E poco conta se quei quattro Carmelitani sono giovani e pieni di iniziativa, hanno saputo creare nel giro di poco una bella comunità di giovani del quartiere che frequentano le attività parrocchiali e hanno riempito la chiesa di vitalità.

L’Abate ha penato molto poco, poi ha semplicemente richiesto al vescovo Muser, qualcuno dice affatto seccato della richiesta, di cestinare la questione. Detto fatto, e c’è di più: onde evitare che tra qualche anno la questione potesse essere riproposta, non è chiaro se per volontà di Muser o di Malfér, ai Carmelitani è stato tolto anche lo status ibrido di Vicaria Locale. Non si sa mai che la comunità si affezioni.
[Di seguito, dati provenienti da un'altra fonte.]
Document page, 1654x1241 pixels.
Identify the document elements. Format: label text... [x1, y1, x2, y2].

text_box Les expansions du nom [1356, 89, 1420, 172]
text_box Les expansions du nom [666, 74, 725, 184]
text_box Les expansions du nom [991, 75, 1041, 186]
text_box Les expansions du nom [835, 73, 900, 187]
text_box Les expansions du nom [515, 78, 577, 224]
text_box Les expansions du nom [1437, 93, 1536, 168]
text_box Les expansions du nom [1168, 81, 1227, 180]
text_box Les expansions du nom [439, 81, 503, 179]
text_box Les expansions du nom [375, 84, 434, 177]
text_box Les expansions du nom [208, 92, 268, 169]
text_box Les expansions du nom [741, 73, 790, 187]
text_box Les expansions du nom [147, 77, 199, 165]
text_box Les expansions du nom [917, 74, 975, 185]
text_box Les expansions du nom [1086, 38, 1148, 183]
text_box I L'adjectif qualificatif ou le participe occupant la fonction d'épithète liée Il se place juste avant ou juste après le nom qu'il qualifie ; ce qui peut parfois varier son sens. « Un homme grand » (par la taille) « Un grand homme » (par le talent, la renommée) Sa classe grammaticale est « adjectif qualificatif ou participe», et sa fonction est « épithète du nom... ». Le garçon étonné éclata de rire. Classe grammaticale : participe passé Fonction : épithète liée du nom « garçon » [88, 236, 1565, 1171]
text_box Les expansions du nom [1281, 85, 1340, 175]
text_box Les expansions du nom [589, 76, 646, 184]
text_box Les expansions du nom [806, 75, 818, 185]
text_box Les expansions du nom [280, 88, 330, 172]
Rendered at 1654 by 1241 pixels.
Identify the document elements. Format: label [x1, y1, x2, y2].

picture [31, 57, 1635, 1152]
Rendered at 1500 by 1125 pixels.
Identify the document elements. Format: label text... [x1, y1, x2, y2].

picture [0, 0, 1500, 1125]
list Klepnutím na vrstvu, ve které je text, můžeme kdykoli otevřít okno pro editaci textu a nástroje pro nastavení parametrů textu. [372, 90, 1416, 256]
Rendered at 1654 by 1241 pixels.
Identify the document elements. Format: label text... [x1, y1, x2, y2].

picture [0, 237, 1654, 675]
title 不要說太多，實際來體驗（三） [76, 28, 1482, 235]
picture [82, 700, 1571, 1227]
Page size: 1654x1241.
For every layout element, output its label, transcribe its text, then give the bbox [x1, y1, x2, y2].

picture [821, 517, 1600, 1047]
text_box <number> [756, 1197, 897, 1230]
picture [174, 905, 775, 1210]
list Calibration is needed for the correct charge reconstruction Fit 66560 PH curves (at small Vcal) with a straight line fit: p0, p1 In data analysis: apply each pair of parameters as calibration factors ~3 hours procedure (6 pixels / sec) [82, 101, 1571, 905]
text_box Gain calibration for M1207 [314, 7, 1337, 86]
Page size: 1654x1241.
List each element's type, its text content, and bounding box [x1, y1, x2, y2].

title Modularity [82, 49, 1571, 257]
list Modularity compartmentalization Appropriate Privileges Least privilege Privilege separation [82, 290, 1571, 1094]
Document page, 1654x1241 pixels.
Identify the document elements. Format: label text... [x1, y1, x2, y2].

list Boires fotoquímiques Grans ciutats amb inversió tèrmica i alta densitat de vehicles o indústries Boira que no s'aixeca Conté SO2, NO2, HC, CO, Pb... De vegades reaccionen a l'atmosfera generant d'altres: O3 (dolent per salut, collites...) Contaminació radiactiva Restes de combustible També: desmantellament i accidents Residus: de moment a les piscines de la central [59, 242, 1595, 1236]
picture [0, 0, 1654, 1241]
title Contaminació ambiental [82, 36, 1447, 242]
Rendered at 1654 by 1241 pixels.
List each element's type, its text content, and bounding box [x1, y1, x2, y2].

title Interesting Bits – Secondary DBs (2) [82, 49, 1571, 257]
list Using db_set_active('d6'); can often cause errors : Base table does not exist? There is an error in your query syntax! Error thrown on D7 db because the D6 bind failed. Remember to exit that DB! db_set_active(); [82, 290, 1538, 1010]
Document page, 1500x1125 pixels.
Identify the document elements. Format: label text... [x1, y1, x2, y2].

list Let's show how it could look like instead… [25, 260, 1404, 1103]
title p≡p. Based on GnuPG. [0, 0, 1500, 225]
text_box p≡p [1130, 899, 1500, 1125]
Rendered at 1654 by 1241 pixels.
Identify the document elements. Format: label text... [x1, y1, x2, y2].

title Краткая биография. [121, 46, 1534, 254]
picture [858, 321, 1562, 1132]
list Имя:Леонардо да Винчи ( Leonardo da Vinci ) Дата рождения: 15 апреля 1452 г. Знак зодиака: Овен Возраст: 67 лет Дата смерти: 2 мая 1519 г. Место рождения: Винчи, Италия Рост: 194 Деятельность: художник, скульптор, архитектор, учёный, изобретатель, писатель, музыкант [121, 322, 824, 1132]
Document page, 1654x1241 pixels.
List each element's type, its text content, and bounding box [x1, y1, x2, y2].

E mentre la penuria di vocazioni costringe i preti di tutta la provincia a fare i salti mortali tra una parrocchia e l’altra, spesso anche distanti tra di loro, ai quattro frati di via Col di Lana non resta altro che una chiesa conventuale, “abilitata” secondo il diritto canonico, a dire messa e battezzare, ma niente cresime e comunioni. E nel frattempo perdere anche il contributo dell’otto per mille destinato ai sacerdoti.

Chi ci guadagna? Nessuno. Non è una questione di soldi: i Benedettini (undici monaci abitano l’abbazia) ne hanno abbastanza da permettersi un esercito di venti persone come collaboratori di servizio, hanno vigneti, meleti, terreni e proprietà immobiliari e un’intera azienda agricola e vitivinicola che include anche un maso di montagna con alcune decine di pezzi di bestiame. Di sicuro non hanno bisogno del contributo dei fedeli.

Non è nemmeno una questione di “concorrenza” sulle anime: nella parrocchia di Gries l’interesse per i fedeli dell gruppo italiano è da tempo immemorabile fuori dalle priorità dei Benedettini, nonostante le rassicurazioni della diocesi. E non è nemmeno una questione di “gelosia” per il successo con i giovani della nuova generazione di Carmelitani, perché hanno potuto lavorare indisturbati per 29 anni senza sfiorare la sensibilità dei monaci di Muri. È una questione di potere, perché l’enclave di Gries non si può toccare, né dividere, né metterlo in discussione.